Back in 2006 I was working on the Gmail team and we were undertaking a complete rewrite of the frontend code. Gmail’s original web client had strokes of genius in it but was getting really hard to maintain and was limiting new feature development.

The new version had a bunch of enhancements: including a robust request service, using both XHRs and Iframes (for incremental responses); there was an event driven store that abstracted the UI’s data access; we were now using templates that compiled to JS functions; and we were employing many other techniques that are now considered best practice, but at the time were in their infancy.

Things were going great, then a few months into development we started to notice that the app was performing really badly in Internet Explorer 6. Given that one of the primary goals of the new client was speed, and that a large percentage of our users were on IE, this was a bit of a blow.

This was before the advent of modern web development tools. The first version of Firebug had come out a few months earlier and for IE you could use the Visual Studio debugger, but they were really limited and there were no good profiling tools. So when we started noticing slowness we resorted to liberally annotating the code with tracers that logged to our own debug window—no console in IE remember—and started manually searching for hotspots.

It started to look like a lot of the time was being spent doing string manipulation; escaping text and concatenating templates. Homing in on a particular hotspot we saw 200ms spent doing a simple string concatenation. Very strange.

It became clear that the slowness was inside native code, not our JS, but why was IE taking so long over seemingly simple operations? It was at this point that Jon Perlow—Gmail Frontend’s tech lead for many years—broke out windbg. After some digging he found that the pauses we were experiencing corresponded with JScript garbage collections…

Doing some research, we stumbled across Eric Lippert’s 2003 blog post explaining how the JScript garbage collector worked. The key piece of information was from comment added in 2005:

The heuristics are we do a GC on the next statement after any one of the following limits are passed since the previous GC: 0x100 variables/temps/etc allocated 0x1000 array slots allocated 0x10000 bytes of strings allocated

In other words every 256 allocations the GC would run. And because the runtime of the garbage collection routine scaled linearly with the size of the working set, the overall effect was quadratic when doing complex operations that allocated lots of objects.
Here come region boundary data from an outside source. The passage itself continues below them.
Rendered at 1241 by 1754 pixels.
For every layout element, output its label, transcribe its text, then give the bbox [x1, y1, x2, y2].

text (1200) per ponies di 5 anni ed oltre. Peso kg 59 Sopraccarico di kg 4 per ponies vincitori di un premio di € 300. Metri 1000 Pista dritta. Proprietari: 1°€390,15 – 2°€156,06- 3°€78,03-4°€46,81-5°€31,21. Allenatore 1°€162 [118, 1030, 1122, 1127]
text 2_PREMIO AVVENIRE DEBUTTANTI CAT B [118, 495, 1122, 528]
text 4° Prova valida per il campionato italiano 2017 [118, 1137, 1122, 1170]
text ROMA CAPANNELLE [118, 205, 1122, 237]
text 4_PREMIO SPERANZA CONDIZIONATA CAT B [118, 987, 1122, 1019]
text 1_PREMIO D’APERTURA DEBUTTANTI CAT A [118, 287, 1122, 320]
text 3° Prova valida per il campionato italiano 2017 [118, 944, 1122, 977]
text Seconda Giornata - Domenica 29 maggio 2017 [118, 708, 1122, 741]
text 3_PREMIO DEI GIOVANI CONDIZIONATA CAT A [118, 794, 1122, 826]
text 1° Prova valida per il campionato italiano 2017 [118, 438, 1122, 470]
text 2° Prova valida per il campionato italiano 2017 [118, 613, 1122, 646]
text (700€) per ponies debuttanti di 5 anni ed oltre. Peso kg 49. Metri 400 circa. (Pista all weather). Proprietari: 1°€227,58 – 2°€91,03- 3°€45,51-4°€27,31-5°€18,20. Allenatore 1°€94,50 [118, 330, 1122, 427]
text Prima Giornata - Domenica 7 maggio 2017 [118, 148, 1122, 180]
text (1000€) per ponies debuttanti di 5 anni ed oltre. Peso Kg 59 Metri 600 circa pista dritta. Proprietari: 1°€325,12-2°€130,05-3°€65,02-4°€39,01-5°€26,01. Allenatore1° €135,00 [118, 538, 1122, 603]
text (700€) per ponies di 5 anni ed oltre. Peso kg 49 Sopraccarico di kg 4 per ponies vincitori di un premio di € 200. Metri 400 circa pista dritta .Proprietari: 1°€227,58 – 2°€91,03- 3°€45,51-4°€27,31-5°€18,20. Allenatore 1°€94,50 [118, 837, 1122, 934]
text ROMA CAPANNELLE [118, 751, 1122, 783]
Further compounded by the large code base and all the data we were now storing on the client.

Using windbg, Jon identified the JScript call where objects were being marked, allowing us to figure out exactly what constituted an allocation. Creating objects obviously counted as an allocation, but the nasty surprise was that each string literal counted as an allocation. So x += 'foo' was two allocations, one for ‘foo’ and one for the new string assigned to ‘x’. This is why best-practices dictated for so long that you should use arrays to build strings instead of string concatenation; the string builder pattern triggered fewer GCs and was therefore faster.

From the comments on Lippert’s blog, it was obvious that Microsoft was aware of the issue. They had even released a JScript patch that tweaked the GC heuristics, alleviating the problem. But it would be a long time before the patch was made available as a critical update and it was infeasible to expect Gmail’s millions of IE users to install the update. We needed to work around the problem.
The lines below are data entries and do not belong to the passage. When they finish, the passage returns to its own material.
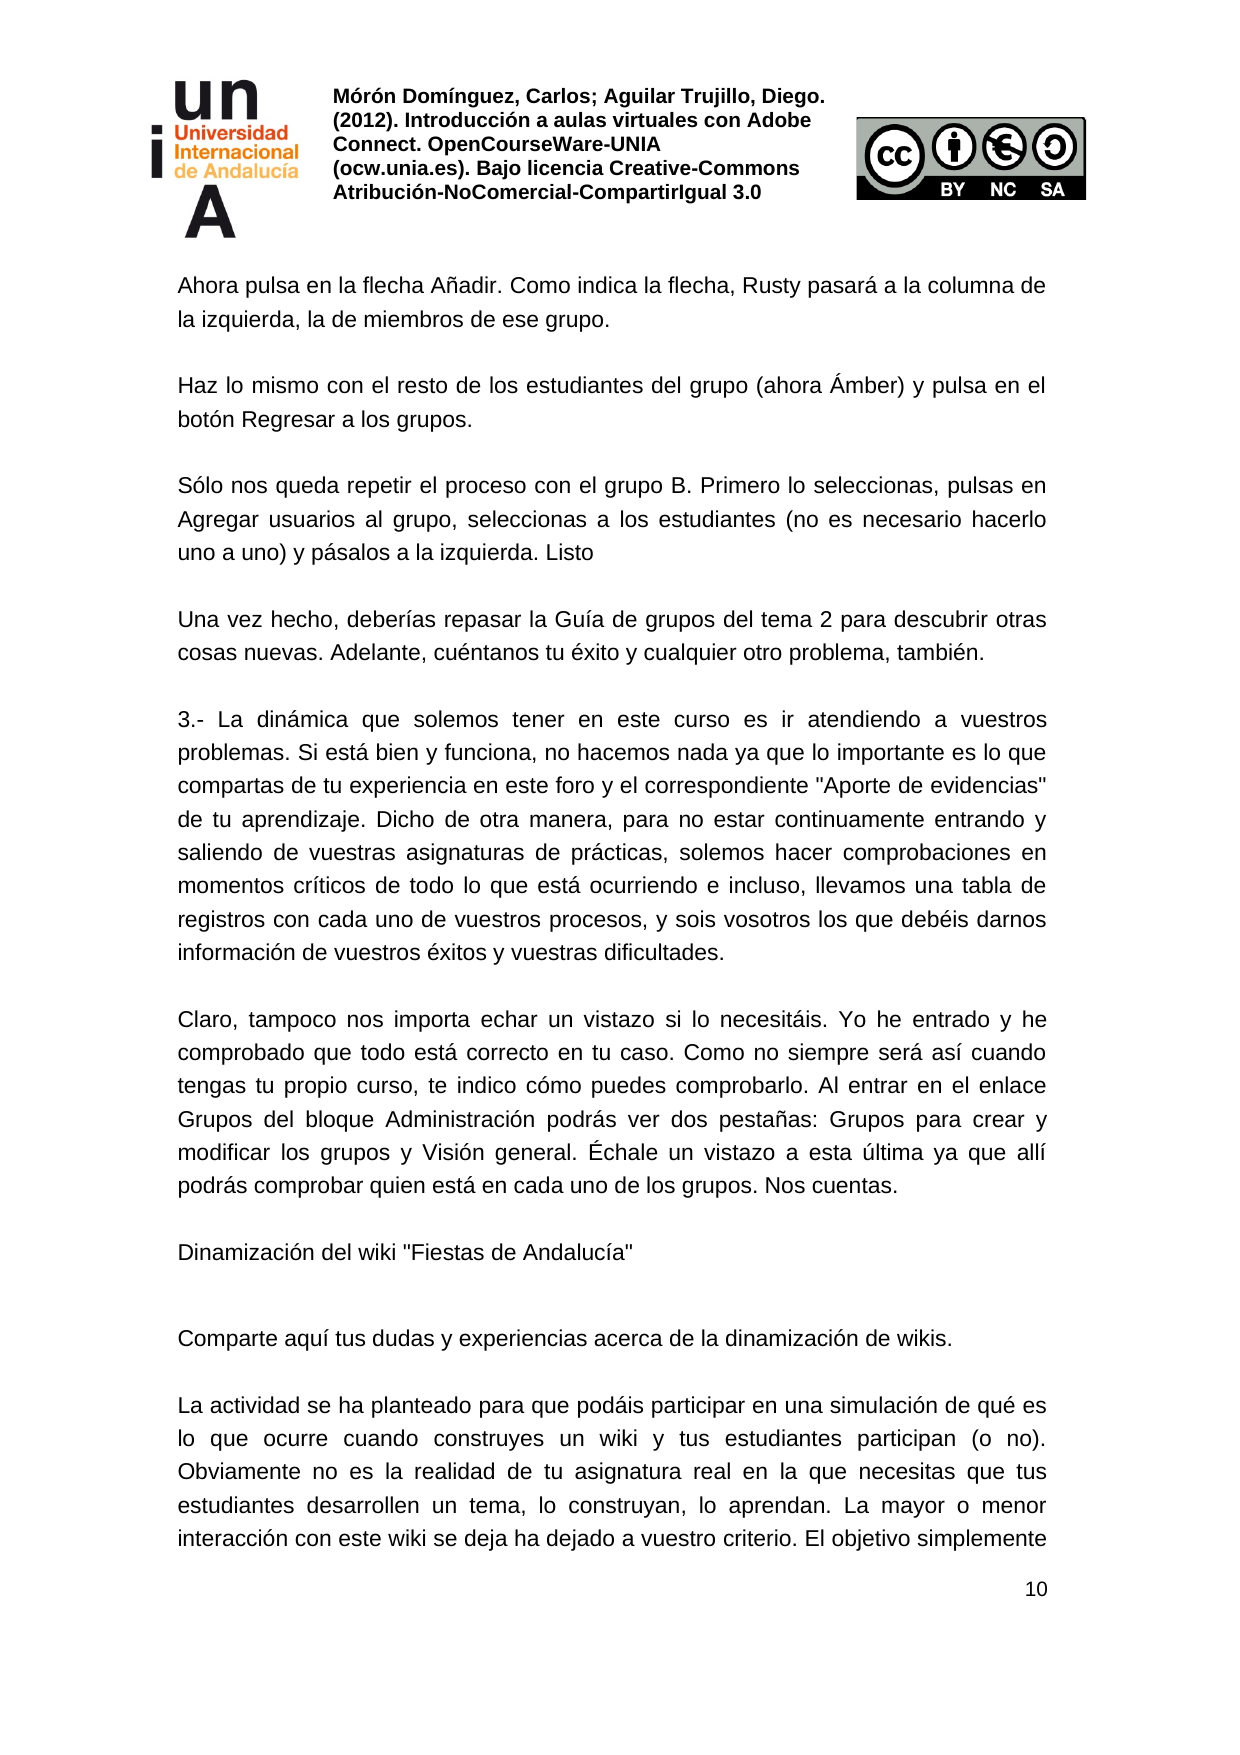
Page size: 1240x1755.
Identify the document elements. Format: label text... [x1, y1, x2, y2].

text 3.- La dinámica que solemos tener en este curso es ir atendiendo a vuestros problemas. Si está bien y funciona, no hacemos nada ya que lo importante es lo que compartas de tu experiencia en este foro y el correspondiente "Aporte de evidencias" de tu aprendizaje. Dicho de otra manera, para no estar continuamente entrando y saliendo de vuestras asignaturas de prácticas, solemos hacer comprobaciones en momentos críticos de todo lo que está ocurriendo e incluso, llevamos una tabla de registros con cada uno de vuestros procesos, y sois vosotros los que debéis darnos información de vuestros éxitos y vuestras dificultades. [177, 700, 1048, 967]
text Claro, tampoco nos importa echar un vistazo si lo necesitáis. Yo he entrado y he comprobado que todo está correcto en tu caso. Como no siempre será así cuando tengas tu propio curso, te indico cómo puedes comprobarlo. Al entrar en el enlace Grupos del bloque Administración podrás ver dos pestañas: Grupos para crear y modificar los grupos y Visión general. Échale un vistazo a esta última ya que allí podrás comprobar quien está en cada uno de los grupos. Nos cuentas. [177, 1000, 1048, 1200]
text Sólo nos queda repetir el proceso con el grupo B. Primero lo seleccionas, pulsas en Agregar usuarios al grupo, seleccionas a los estudiantes (no es necesario hacerlo uno a uno) y pásalos a la izquierda. Listo [177, 467, 1048, 567]
text Ahora pulsa en la flecha Añadir. Como indica la flecha, Rusty pasará a la columna de la izquierda, la de miembros de ese grupo. [177, 267, 1048, 334]
text Comparte aquí tus dudas y experiencias acerca de la dinamización de wikis. [177, 1320, 1048, 1353]
text Una vez hecho, deberías repasar la Guía de grupos del tema 2 para descubrir otras cosas nuevas. Adelante, cuéntanos tu éxito y cualquier otro problema, también. [177, 600, 1048, 667]
text Dinamización del wiki "Fiestas de Andalucía" [177, 1234, 1048, 1267]
text La actividad se ha planteado para que podáis participar en una simulación de qué es lo que ocurre cuando construyes un wiki y tus estudiantes participan (o no). Obviamente no es la realidad de tu asignatura real en la que necesitas que tus estudiantes desarrollen un tema, lo construyan, lo aprendan. La mayor o menor interacción con este wiki se deja ha dejado a vuestro criterio. El objetivo simplemente [177, 1386, 1048, 1553]
text Haz lo mismo con el resto de los estudiantes del grupo (ahora Ámber) y pulsa en el botón Regresar a los grupos. [177, 367, 1048, 434]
What came next was one of the most brilliant hacks I’ve witnessed. Using the Detours library from MS Research Jon wrote an ActiveX control that instrumented JScript allowing us to intercept GC allocations and collections from JavaScript. We then tied this into our tracer library and were able to see how many objects specific function calls allocated and how many GCs occurred during critical paths.

With this information, we could more easily update our core libraries to avoid object allocations through smarter string concatenation and object pooling. We also wrote passes for the Closure Compiler to help reduce the size of the working set and to reduce allocations.
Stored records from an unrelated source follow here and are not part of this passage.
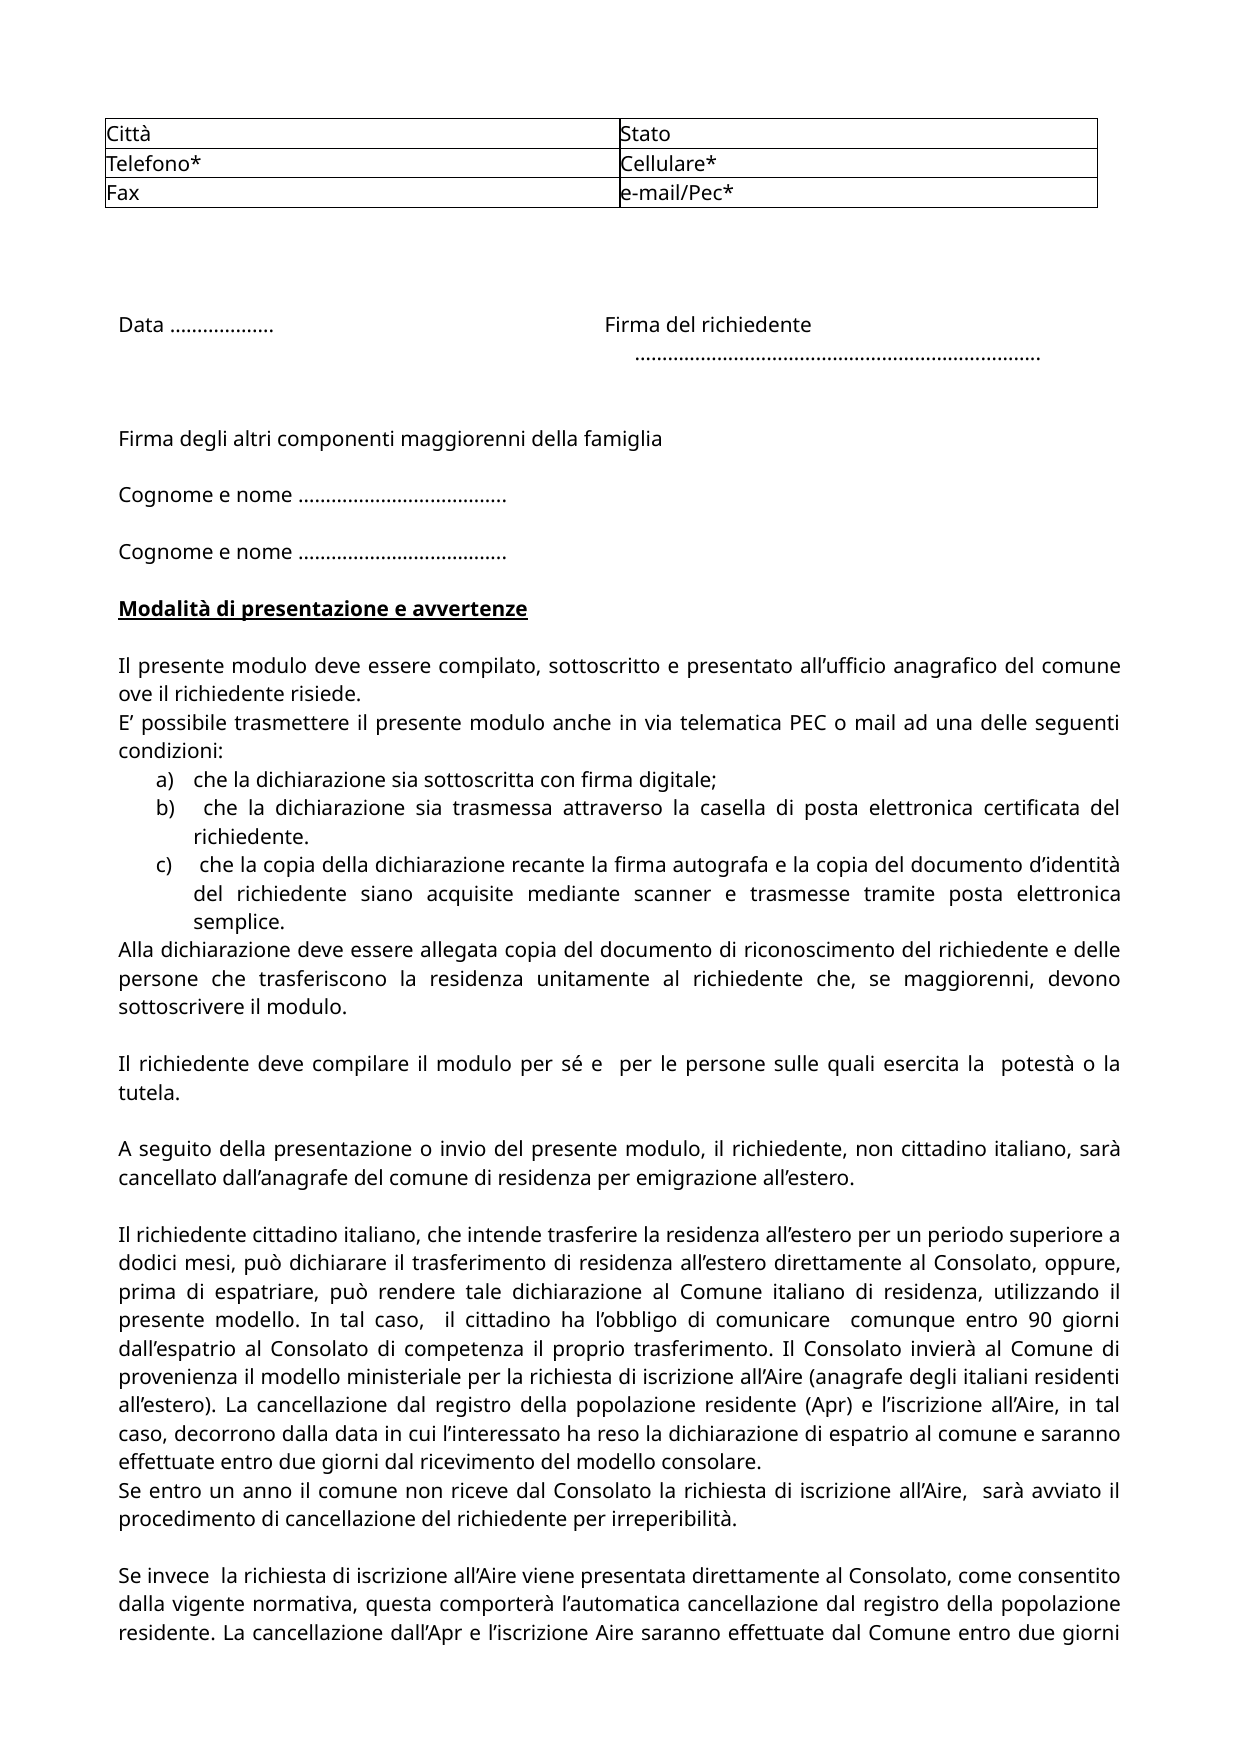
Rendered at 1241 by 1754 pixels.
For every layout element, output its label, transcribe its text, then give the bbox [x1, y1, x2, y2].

text Firma degli altri componenti maggiorenni della famiglia [118, 424, 1122, 452]
text ……………………………………………………………….. [634, 338, 1122, 367]
list che la dichiarazione sia sottoscritta con firma digitale; [156, 765, 1122, 793]
text Cognome e nome ……………………………….. [118, 537, 1122, 566]
list che la copia della dichiarazione recante la firma autografa e la copia del documento d’identità del richiedente siano acquisite mediante scanner e trasmesse tramite posta elettronica semplice. [156, 850, 1122, 936]
text Alla dichiarazione deve essere allegata copia del documento di riconoscimento del richiedente e delle persone che trasferiscono la residenza unitamente al richiedente che, se maggiorenni, devono sottoscrivere il modulo. [118, 936, 1122, 1021]
list che la dichiarazione sia trasmessa attraverso la casella di posta elettronica certificata del richiedente. [156, 793, 1122, 850]
text Modalità di presentazione e avvertenze [118, 594, 1122, 623]
text Il richiedente deve compilare il modulo per sé e per le persone sulle quali esercita la potestà o la tutela. [118, 1049, 1122, 1106]
text E’ possibile trasmettere il presente modulo anche in via telematica PEC o mail ad una delle seguenti condizioni: [118, 708, 1122, 765]
text Data ………………. Firma del richiedente [118, 310, 1122, 338]
table_cell Cellulare* [621, 149, 1097, 177]
table_cell Città [106, 119, 619, 148]
table_cell e-mail/Pec* [621, 178, 1097, 207]
text Se entro un anno il comune non riceve dal Consolato la richiesta di iscrizione all’Aire, sarà avviato il procedimento di cancellazione del richiedente per irreperibilità. [118, 1476, 1122, 1533]
table_cell Telefono* [106, 149, 619, 177]
text A seguito della presentazione o invio del presente modulo, il richiedente, non cittadino italiano, sarà cancellato dall’anagrafe del comune di residenza per emigrazione all’estero. [118, 1134, 1122, 1191]
table_cell Fax [106, 178, 619, 207]
text Cognome e nome ……………………………….. [118, 481, 1122, 509]
text Il richiedente cittadino italiano, che intende trasferire la residenza all’estero per un periodo superiore a dodici mesi, può dichiarare il trasferimento di residenza all’estero direttamente al Consolato, oppure, prima di espatriare, può rendere tale dichiarazione al Comune italiano di residenza, utilizzando il presente modello. In tal caso, il cittadino ha l’obbligo di comunicare comunque entro 90 giorni dall’espatrio al Consolato di competenza il proprio trasferimento. Il Consolato invierà al Comune di provenienza il modello ministeriale per la richiesta di iscrizione all’Aire (anagrafe degli italiani residenti all’estero). La cancellazione dal registro della popolazione residente (Apr) e l’iscrizione all’Aire, in tal caso, decorrono dalla data in cui l’interessato ha reso la dichiarazione di espatrio al comune e saranno effettuate entro due giorni dal ricevimento del modello consolare. [118, 1220, 1122, 1476]
text Se invece la richiesta di iscrizione all’Aire viene presentata direttamente al Consolato, come consentito dalla vigente normativa, questa comporterà l’automatica cancellazione dal registro della popolazione residente. La cancellazione dall’Apr e l’iscrizione Aire saranno effettuate dal Comune entro due giorni [118, 1561, 1122, 1646]
table_cell Stato [621, 119, 1097, 148]
text Il presente modulo deve essere compilato, sottoscritto e presentato all’ufficio anagrafico del comune ove il richiedente risiede. [118, 651, 1122, 708]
Even though we made a lot of progress we didn’t initially launch the renovated web client to IE6 users. It wasn’t until mid-2008, after Microsoft had made the JScript patch available as part of Windows Update, that we opened up access.

The optimizations weren’t completely in vain though, they still provided performance improvements in patched IE6 and IE7.

Epilogue

Perhaps ironically though, the changes had negative side effects elsewhere. The changes we made to the libraries caused an increase in code size and complexity that ended off hurting further down the road when we no longer cared about IE6. And some of the compiler changes ended off hurting GZIP compression and have since been backed out.